=== Brano proposto ===
▬▬▬▬▬▬
Coronavirus

"C'era un piano", "Lo tiri fuori". Il terremoto tra Zaia e Crisanti

Non si placa la polemica tra il governatore e il virologo. Nuovi scontri sul "metodo Veneto". Crisanti: "Basta, rispetto per i morti"

"C'era un piano", "Lo tiri fuori". Il terremoto tra Zaia e Crisanti

Si diceva una volta: "Se son rose, fioriranno". Andrea Crisanti, virologo ormai di fama, e Luca Zaia, governatore del Veneto, non si conoscevano prima dell'epidemia. Il coronavirus li ha fatti incontrare, le rose sono sbocciate, poi però sono arrivate pure le spine. E come ogni matrimonio nato un po' per caso, ora rischia di espodere. Trascinando nel vortice dei litigi pure la magia del "Modello Veneto".

Tutto è iniziato, lo saprete, la scorsa settimana con un'intervista a Repubblica in cui il governatore rivendicava il ruolo del proprio staff nell'ideazione della strategia sui tamponi e sull'isolamento fiduciario degli infetti. Crisanti non l'ha presa bene, visto che sostiene di essere lui il padre del modello, e lo ha fatto sapere in giro. Una tensione che inizialmente ribolliva sotterranea, come rivelato per primo dal Giornale.it, e poi è esplosa su tutti i giornali con interviste che ormai si susseguono giorno dopo giorno. "Se insistono, finisce con loro non ci parlo più", ci aveva spiegato il professore qualche settimana fa, quando ancora cercava di "lasciare fuori le polemiche" per evitare che a rimetterci alla fine fossero i cittadini. Qualcosa però è andato storto. E la lite è esplosa in tutta la sua virulenza.
▬▬▬▬▬▬
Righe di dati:
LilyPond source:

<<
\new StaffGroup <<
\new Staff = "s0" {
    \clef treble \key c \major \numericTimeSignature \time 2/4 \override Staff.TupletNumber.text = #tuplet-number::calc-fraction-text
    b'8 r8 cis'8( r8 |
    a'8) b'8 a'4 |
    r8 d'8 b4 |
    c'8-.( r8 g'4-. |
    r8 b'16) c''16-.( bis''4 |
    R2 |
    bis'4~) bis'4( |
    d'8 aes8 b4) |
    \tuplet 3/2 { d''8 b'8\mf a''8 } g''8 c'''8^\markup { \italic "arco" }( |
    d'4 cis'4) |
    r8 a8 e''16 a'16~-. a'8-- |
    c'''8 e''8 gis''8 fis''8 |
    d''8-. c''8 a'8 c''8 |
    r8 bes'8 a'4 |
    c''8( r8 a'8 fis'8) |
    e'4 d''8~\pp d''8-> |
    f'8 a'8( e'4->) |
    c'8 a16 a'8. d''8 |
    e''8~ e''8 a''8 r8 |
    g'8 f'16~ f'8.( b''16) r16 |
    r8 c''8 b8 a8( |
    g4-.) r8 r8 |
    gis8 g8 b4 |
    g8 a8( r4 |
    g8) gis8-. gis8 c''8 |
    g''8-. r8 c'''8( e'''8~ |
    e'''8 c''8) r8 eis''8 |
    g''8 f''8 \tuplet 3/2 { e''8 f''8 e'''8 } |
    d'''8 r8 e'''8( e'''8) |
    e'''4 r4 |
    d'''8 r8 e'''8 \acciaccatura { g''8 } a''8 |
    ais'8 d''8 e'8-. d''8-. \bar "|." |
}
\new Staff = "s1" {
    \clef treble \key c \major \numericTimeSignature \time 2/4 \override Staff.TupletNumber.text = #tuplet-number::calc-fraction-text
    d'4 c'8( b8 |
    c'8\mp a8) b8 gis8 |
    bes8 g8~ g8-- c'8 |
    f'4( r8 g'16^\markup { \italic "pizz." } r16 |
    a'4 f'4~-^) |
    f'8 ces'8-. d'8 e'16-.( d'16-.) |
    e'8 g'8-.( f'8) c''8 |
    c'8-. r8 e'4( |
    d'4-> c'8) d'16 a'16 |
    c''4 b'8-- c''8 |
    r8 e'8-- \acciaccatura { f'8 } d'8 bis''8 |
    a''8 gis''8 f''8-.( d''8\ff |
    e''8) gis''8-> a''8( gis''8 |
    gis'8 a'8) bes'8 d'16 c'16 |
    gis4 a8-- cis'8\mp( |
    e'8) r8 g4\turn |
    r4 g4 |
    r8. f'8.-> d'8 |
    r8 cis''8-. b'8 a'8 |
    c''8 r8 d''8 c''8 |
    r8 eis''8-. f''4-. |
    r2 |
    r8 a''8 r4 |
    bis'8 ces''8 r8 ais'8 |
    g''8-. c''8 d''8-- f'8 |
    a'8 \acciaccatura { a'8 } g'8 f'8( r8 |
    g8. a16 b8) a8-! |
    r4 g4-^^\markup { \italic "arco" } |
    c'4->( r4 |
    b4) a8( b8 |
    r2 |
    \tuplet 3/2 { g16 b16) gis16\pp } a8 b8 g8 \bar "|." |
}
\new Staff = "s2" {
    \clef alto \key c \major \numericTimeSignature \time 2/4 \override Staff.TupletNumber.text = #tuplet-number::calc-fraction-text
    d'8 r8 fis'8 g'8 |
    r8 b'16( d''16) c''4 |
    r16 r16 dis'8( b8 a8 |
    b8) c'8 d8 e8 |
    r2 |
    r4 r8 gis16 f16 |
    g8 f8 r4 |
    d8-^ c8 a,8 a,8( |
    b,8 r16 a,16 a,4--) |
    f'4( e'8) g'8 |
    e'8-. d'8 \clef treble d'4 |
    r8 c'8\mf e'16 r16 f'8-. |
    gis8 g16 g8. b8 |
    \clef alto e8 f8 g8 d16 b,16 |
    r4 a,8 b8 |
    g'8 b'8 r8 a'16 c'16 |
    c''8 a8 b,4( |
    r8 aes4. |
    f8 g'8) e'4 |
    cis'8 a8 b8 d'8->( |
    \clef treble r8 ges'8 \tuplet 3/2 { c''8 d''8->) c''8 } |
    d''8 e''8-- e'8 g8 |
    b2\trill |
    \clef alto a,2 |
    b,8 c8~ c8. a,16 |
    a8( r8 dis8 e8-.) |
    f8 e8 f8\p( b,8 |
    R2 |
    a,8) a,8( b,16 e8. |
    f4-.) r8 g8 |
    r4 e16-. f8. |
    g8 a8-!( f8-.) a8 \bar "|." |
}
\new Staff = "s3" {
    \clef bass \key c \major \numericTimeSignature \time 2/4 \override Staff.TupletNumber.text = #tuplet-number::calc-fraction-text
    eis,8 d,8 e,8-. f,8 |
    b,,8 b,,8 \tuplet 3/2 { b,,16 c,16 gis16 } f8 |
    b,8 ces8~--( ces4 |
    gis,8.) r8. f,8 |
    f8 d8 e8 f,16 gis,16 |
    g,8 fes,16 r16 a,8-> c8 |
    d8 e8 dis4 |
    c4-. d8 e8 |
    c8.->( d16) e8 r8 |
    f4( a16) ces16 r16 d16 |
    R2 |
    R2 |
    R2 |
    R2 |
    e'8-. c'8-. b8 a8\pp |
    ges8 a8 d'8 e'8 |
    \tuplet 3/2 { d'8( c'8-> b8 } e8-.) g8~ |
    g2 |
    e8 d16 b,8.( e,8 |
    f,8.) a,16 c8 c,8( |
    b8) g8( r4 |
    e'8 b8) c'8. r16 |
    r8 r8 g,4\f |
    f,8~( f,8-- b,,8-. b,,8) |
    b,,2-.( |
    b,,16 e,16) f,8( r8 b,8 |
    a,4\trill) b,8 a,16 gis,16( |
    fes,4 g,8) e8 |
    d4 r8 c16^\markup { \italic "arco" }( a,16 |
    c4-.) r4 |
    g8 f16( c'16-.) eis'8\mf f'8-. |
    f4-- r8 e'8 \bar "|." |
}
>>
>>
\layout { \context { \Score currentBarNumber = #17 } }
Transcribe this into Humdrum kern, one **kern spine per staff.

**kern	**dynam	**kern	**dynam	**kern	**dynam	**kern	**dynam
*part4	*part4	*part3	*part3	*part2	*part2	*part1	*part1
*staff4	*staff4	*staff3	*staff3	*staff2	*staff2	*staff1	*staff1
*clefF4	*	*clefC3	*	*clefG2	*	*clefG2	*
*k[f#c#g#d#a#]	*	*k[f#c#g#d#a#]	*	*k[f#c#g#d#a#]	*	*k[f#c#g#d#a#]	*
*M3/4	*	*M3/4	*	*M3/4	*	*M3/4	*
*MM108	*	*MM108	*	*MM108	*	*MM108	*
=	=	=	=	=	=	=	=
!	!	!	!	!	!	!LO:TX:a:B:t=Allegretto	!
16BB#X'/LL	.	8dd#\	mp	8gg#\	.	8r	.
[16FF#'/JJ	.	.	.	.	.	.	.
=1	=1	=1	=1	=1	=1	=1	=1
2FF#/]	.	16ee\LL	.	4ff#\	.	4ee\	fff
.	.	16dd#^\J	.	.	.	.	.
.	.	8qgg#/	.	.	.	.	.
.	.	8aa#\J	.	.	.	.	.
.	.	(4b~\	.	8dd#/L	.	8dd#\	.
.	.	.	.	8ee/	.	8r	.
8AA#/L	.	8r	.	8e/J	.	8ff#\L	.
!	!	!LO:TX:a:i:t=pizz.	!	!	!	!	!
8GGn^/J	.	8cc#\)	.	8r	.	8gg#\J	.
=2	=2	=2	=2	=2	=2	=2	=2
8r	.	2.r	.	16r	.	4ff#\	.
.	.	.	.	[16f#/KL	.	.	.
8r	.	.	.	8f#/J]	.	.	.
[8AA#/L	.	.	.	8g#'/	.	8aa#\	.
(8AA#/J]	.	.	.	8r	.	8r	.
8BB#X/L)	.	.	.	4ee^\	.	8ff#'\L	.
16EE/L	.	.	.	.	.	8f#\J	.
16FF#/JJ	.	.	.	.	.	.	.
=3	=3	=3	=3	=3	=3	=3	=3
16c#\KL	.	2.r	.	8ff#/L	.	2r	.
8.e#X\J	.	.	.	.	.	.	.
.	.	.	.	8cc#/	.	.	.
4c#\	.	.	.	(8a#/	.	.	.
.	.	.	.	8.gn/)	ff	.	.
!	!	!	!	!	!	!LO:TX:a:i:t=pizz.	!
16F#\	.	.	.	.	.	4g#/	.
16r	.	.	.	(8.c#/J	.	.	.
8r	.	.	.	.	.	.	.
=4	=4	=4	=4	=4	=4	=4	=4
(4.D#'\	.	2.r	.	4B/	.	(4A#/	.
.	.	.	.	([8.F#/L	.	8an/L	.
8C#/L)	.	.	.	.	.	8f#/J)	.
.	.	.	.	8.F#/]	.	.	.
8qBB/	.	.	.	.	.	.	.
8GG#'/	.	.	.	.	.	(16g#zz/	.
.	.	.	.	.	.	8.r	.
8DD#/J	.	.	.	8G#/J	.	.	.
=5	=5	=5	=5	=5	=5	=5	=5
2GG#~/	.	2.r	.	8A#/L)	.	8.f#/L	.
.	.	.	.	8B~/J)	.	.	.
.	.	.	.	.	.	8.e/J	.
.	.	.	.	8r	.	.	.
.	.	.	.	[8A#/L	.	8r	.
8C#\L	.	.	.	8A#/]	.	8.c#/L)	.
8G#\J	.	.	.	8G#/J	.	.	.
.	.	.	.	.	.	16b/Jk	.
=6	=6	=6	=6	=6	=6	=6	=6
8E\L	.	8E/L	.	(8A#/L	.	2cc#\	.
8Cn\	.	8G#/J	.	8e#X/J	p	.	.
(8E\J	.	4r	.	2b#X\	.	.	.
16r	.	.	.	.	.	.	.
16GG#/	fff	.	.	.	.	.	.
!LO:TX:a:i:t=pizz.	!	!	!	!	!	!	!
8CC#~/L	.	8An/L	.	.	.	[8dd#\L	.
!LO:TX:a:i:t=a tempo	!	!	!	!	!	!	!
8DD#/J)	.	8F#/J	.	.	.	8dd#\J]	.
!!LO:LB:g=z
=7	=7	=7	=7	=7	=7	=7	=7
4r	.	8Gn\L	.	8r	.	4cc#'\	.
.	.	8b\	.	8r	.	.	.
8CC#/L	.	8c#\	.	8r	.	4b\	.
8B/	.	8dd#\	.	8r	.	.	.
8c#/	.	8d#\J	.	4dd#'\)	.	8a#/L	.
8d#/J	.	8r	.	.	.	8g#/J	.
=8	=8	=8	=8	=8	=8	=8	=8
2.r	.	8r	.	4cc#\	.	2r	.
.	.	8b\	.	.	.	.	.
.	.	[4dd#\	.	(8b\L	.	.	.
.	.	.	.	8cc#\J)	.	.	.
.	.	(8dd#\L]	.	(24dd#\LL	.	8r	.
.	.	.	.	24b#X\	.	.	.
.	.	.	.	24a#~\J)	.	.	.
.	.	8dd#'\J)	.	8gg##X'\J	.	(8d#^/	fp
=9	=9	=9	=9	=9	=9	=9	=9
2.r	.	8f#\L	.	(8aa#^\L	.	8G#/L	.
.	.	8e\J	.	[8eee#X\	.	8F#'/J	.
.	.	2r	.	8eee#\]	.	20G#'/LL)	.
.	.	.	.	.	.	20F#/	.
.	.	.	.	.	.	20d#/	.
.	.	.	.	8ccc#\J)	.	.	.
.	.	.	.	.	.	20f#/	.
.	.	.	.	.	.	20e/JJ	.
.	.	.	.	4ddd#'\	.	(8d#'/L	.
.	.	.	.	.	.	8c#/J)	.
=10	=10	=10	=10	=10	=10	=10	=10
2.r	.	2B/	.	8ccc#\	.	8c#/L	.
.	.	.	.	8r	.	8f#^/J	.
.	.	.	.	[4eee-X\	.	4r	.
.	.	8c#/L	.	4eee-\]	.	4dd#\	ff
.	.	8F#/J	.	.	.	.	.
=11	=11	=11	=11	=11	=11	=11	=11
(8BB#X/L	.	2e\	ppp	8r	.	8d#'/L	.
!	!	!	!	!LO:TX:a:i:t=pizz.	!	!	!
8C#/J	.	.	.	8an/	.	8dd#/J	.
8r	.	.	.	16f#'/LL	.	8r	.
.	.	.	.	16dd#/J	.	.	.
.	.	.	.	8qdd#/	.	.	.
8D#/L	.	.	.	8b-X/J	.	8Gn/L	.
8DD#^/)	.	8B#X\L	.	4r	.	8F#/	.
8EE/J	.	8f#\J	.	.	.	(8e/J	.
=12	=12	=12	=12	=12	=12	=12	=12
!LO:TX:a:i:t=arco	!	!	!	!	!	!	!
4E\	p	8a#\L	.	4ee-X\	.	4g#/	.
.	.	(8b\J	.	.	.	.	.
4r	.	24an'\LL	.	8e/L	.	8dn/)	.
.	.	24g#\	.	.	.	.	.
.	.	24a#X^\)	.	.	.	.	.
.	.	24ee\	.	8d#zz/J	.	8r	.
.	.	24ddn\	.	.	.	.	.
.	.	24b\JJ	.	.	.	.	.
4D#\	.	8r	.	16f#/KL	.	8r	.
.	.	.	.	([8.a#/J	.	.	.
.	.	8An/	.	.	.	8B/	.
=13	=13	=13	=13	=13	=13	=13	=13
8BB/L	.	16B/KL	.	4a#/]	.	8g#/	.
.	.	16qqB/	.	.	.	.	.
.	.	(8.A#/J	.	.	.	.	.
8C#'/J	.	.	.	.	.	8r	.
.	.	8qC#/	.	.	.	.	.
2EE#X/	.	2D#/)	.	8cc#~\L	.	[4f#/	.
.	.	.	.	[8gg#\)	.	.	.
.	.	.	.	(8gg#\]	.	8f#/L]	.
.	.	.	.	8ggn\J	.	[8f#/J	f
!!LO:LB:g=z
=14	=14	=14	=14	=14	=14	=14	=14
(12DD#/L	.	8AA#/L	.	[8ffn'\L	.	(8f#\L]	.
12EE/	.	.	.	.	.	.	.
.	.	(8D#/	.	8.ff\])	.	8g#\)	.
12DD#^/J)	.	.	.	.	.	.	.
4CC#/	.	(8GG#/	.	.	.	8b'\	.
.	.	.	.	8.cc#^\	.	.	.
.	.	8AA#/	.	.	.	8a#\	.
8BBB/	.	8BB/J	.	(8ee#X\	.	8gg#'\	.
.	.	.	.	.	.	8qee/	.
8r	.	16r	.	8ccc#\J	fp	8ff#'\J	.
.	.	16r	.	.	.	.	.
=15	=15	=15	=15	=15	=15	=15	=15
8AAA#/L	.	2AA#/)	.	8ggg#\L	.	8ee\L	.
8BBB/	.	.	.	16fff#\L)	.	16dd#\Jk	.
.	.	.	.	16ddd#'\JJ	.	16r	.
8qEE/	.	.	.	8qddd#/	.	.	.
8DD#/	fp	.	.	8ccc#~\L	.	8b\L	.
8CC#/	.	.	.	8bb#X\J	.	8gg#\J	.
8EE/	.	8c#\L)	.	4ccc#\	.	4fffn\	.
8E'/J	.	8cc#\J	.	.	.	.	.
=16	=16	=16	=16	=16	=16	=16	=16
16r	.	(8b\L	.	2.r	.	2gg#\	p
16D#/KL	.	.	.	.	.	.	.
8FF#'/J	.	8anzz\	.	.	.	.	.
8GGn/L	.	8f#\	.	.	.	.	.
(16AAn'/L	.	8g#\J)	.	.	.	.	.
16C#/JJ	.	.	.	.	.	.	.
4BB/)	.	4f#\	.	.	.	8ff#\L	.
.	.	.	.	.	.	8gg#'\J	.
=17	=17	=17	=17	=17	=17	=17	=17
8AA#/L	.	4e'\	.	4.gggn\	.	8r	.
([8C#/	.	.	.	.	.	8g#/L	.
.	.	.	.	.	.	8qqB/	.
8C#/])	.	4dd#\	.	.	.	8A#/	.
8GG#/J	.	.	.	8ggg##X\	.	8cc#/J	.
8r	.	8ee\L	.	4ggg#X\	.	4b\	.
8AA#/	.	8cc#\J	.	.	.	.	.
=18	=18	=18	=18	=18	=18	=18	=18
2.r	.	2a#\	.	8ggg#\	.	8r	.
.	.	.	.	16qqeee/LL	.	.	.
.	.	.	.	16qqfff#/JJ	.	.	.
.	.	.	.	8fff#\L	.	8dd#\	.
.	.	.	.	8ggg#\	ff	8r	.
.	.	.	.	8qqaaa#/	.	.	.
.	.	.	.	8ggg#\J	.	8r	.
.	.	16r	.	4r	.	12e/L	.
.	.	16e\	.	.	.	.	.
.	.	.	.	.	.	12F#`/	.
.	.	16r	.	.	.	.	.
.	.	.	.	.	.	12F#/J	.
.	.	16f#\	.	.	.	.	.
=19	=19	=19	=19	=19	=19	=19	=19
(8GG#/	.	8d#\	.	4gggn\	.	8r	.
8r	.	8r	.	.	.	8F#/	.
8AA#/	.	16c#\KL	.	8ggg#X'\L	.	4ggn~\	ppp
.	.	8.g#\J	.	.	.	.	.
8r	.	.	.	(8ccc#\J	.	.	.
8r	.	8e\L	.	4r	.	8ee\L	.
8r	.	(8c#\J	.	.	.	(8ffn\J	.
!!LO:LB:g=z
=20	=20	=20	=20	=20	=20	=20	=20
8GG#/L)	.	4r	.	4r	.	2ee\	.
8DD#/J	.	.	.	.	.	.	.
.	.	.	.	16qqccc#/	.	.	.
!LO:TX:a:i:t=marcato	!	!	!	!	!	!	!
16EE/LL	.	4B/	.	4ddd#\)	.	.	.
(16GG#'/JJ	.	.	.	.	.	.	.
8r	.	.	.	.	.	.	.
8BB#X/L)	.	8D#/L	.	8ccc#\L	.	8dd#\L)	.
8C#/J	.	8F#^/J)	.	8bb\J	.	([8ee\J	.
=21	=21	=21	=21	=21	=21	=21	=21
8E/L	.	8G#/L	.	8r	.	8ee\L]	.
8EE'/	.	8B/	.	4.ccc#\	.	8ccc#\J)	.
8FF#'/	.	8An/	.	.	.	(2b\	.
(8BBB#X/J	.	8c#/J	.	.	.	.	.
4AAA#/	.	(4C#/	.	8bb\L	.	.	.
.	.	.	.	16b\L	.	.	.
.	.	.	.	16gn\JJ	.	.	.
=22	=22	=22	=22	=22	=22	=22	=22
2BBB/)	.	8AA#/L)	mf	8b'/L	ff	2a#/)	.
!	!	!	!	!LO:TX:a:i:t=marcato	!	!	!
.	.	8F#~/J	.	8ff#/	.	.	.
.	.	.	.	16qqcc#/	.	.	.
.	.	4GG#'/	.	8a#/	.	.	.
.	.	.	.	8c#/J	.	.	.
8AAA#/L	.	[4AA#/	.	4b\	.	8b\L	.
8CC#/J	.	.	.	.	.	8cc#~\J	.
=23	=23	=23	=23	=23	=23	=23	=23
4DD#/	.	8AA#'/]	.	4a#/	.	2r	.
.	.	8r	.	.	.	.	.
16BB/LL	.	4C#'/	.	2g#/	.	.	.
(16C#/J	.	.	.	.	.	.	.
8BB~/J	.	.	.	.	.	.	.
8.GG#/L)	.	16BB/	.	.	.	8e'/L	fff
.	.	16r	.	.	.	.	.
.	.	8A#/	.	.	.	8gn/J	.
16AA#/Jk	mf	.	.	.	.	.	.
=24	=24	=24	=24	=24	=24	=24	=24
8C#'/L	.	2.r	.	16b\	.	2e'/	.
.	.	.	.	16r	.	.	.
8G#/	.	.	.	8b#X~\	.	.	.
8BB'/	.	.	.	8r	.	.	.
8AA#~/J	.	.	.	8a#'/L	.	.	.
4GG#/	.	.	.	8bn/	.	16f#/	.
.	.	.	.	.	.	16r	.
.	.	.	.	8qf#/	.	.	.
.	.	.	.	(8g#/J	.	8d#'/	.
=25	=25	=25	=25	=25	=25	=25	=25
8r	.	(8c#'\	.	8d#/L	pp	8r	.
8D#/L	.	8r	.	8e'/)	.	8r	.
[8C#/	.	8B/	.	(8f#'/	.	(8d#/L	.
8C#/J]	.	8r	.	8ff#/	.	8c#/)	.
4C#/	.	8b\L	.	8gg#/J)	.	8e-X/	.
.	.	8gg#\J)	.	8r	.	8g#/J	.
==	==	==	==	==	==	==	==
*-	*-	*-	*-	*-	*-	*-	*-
▬▬▬▬▬▬
=== Dettagli del compito ===
Prosegua l'articolo sulla lite tra Zaia e Crisanti, riprendendo subito dopo l'ultima frase riportata.

=== Risposta attesa ===
L'ultima puntata è andata in onda stamattina sulle pagine dei quotidiani. "Lui è uno scienziato di altissimo livello, gli abbiamo affidato il più grande laboratorio italiano di microbiologia. Si occupa della fase di analisi", ha detto il governatore al Fatto. Certo Zaia riconosce i meriti di Crisanti, come l'aver suggerito di comprare una macchina per processare i tamponi (a 250mila euro) o la richiesta di fare il secondo giro di test a Vo' (150mila euro). Ma sottolinea anche che "ognuno deve fare il suo mestiere" e che se c'è qualcuno da ringraziare, quella è la "dottoressa Russo, capo della prevenzione: non fa analisi, ma ha ideato una strategia depositata l'11 febbraio".

La versione di Crisanti è diversa, ed è ormai cosa nota. Il virologo non solo sostiene di aver suggerito lui il "Metodo Veneto", ma ricorda che quando a gennaio iniziò a sottoporre a tampone alcuni asintomatici "il direttore generale della sanità del Veneto, Domenico Mantoan, mi ha bloccato". "Mi ha intimato in una lettera di spiegare sulla base di quali indicazioni ministeriali, o internazionali, si sia ipotizzata tale scelta di sanità pubblica - ha raccontato - minacciando di denunciarmi per danno erariale". La replica di Zaia è secca: "Mantoan gli ha scritto che quelle non erano le linee guida nazionali. Lui ha risposto con una lettera, in cui ritrattava le sue richieste. Crisanti questo non lo dice mai". Uno a uno, palla al centro.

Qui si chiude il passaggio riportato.